Copy the chart analysis data below word for word, leaving out the pictures.

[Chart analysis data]
BEGIN

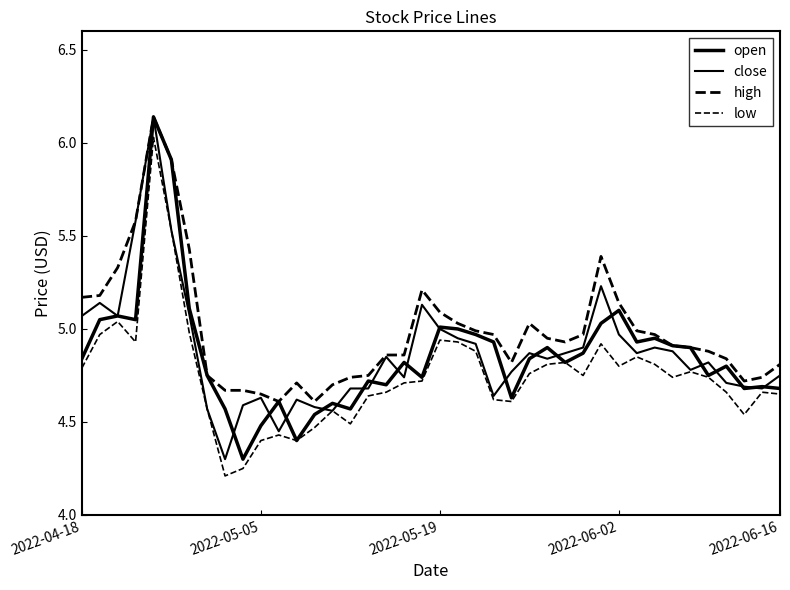

True or false: high and open intersect in this chart.

False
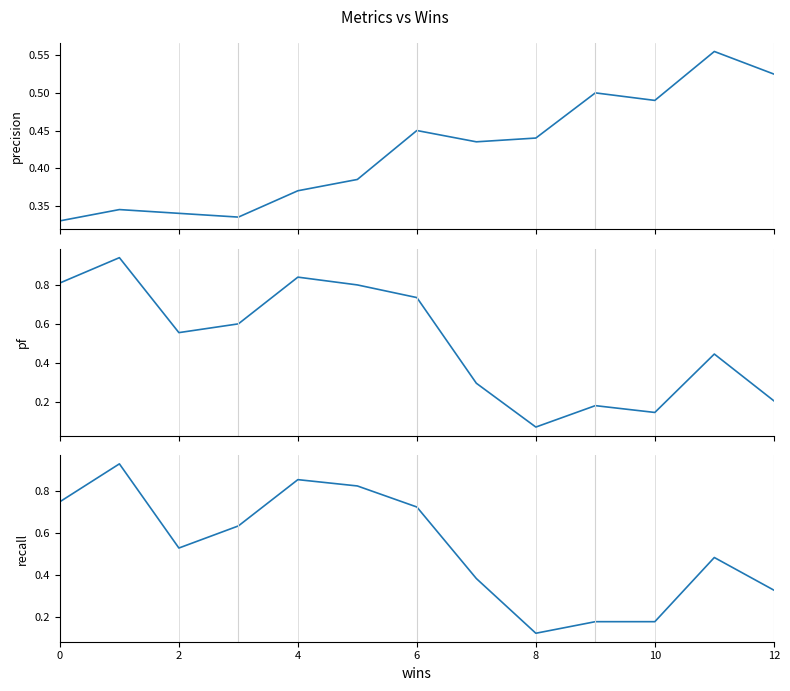

What is the minimum value shown in the chart?

0.1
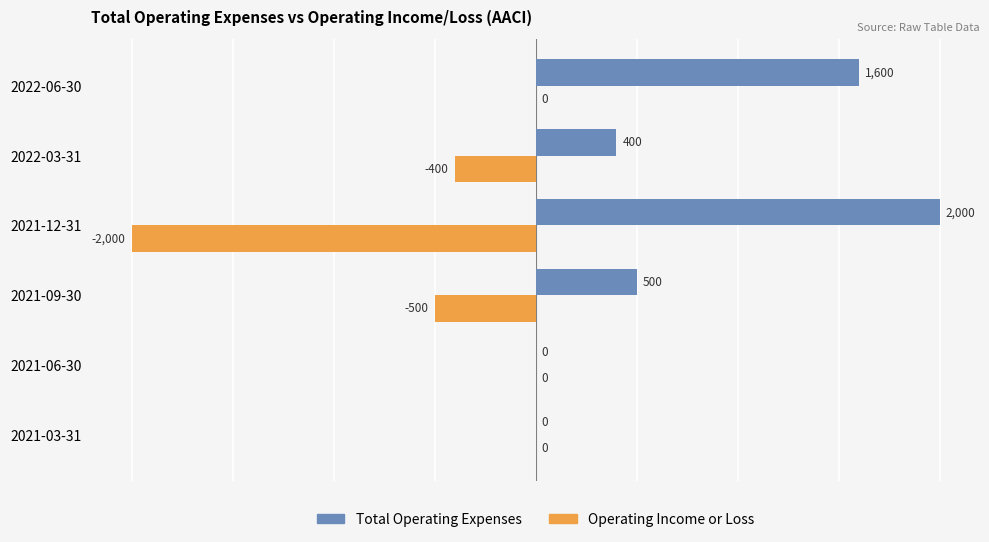

At which category is the sum across all series the highest?

2022-06-30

END

_Your response_:
True or false: high and open intersect in this chart.

False

What is the minimum value shown in the chart?

0.1

At which category is the sum across all series the highest?

2022-06-30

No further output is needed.